Directive: Edit the lines below by replacing "slice" with "wedge", changing nothing else. Leave out the pictures.
Start of Data provided
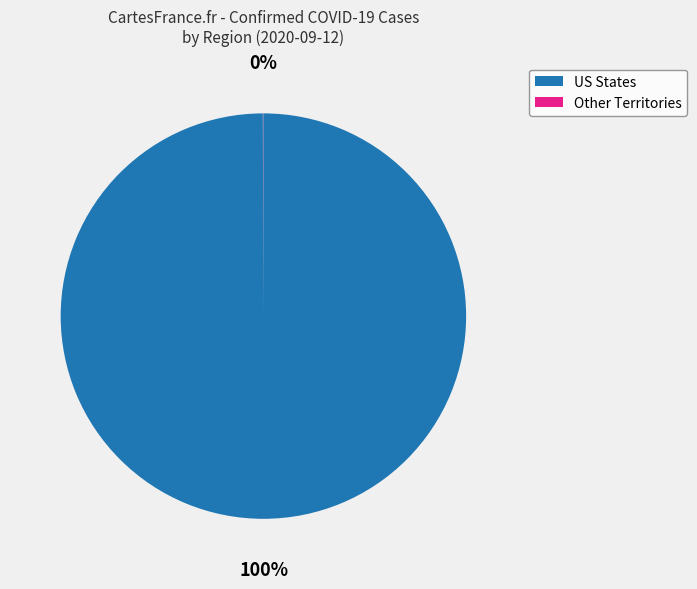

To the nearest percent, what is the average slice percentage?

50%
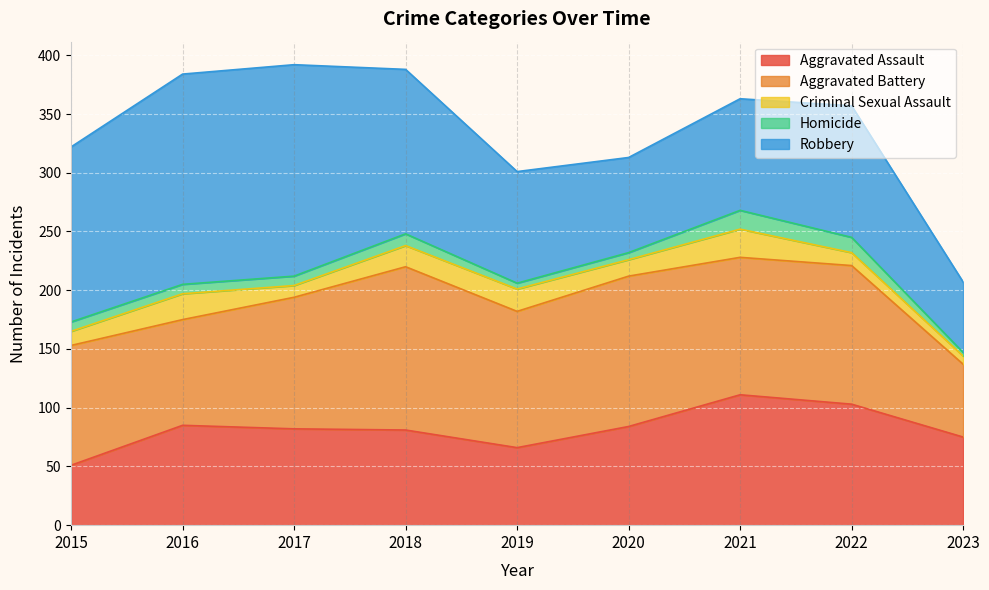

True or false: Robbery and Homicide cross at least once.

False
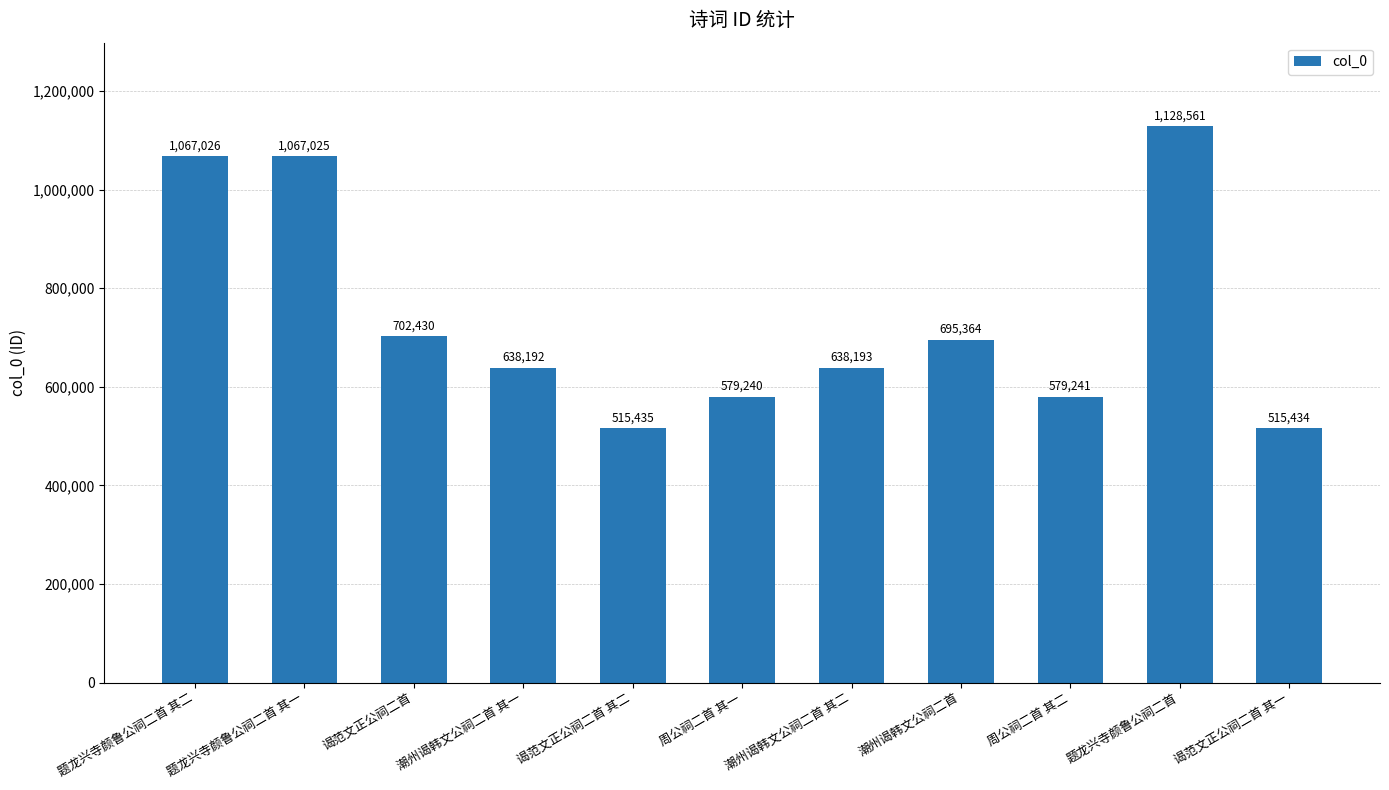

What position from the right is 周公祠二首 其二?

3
End of Data provided
Answer for the task:
To the nearest percent, what is the average wedge percentage?

50%

True or false: Robbery and Homicide cross at least once.

False

What position from the right is 周公祠二首 其二?

3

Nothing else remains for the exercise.